╭─ EXERCISE PASSAGE

Vickie Garland Malone, a teacher at Mississippi School of the Arts, was selected as an NEH Summer Scholar from a national applicant pool to attend one of 15 Landmarks of American History and Culture Workshops, supported by the National Endowment for the Humanities. The Endowment is a federal agency that, each summer, supports these enrichment opportunities at colleges, universities, and cultural institutions so teachers can study with experts in humanities disciplines.

Malone participated in a Landmarks Workshop entitled “From Immigrant to Citizen: Asian Pacific Americans In the Northwest.” The one-week program was held at Seattle, Washington and directed by Wing Luke Museum of the Asian Pacific American Experience.

The teachers selected to participate in the program received a stipend of $1,200 to cover their travel, study, and living expenses.

Topics for the 15 Landmarks of American History and Culture Workshops offered for teachers this summer are:

  • The Most Southern Place on Earth: Music, Culture, and History in the Mississippi Delta
  • The Battle of the Little Bighorn and the Great Sioux War (1876)

╰─

EXERCISE DIRECTIONS: Could you pick up the piece on the NEH Landmarks workshops for teachers and carry it on from its last line? The records come from a separate source.

╭─ DATA UNDER STUDY

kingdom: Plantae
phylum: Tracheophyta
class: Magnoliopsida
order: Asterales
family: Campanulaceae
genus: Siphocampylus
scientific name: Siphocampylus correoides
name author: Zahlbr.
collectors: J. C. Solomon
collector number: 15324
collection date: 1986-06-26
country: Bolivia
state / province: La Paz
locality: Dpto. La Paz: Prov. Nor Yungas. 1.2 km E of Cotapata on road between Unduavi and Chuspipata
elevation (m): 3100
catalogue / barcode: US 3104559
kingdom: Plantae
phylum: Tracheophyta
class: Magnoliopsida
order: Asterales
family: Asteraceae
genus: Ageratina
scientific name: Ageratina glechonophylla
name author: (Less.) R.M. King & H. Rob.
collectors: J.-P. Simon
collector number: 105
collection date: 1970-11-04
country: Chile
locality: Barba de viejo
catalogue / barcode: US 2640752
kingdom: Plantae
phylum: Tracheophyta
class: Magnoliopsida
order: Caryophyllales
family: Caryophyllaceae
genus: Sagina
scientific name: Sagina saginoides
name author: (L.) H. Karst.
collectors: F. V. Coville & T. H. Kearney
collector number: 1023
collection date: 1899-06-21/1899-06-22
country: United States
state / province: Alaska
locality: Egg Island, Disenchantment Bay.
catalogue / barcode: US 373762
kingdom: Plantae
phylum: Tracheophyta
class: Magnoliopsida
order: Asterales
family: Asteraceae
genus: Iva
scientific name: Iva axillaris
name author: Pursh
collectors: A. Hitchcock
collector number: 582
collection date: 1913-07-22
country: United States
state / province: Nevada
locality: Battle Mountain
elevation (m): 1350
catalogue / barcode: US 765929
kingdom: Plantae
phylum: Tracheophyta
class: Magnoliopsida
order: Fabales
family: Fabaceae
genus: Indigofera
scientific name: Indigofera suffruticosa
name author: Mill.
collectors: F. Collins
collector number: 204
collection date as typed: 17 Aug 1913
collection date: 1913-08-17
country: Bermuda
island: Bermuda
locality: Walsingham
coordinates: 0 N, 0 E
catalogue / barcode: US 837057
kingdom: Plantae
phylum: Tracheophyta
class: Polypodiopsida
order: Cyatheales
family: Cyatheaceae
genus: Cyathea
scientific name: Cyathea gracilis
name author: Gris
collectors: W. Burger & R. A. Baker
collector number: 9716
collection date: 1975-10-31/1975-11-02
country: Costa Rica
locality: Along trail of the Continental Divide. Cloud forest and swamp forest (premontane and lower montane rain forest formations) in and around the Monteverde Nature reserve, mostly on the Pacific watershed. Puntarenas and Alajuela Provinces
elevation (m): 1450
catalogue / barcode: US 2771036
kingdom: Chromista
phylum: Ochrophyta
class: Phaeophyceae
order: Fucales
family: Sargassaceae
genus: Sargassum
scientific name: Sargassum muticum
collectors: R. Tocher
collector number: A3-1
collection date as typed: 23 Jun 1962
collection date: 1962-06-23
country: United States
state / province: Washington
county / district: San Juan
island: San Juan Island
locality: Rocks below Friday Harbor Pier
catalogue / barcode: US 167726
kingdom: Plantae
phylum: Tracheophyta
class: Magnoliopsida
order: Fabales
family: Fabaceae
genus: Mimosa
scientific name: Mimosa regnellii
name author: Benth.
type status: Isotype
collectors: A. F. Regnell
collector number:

╰─

WRITTEN ANSWER:
  • Manifest Destiny Reconsidered: The Utah Experience
  • The 150th Anniversary of the Transcontinental Railroad: Transforming California and the Nation
  • America’s Industrial Revolution at The Henry Ford
  • Social Movements and Reform in Industrializing America: The Lowell Experience
  • New Orleans: Music, Culture and Civil Rights
  • Movement, Mobilization, and Militarization: World War II and the Home Front
  • Forge of Innovation: The Springfield Armory and the Genesis of American Industry
  • Forever Wild: The Adirondacks in the Gilded Age and Progressive Era
  • African Americans in the Making of Early New England
  • From Immigrant to Citizen: Asian Pacific Americans in the Northwest
  • Gullah Voices: Traditions and Transformations
  • Living and Writing Deliberately: The Concord Landscapes and Legacy of Henry Thoreau
  • The Problem of the Color Line: Atlanta Landmarks and Civil Rights History

The 1,080 NEH Summer Scholars who participate in these programs of study will teach nearly 159,000 American students the following year.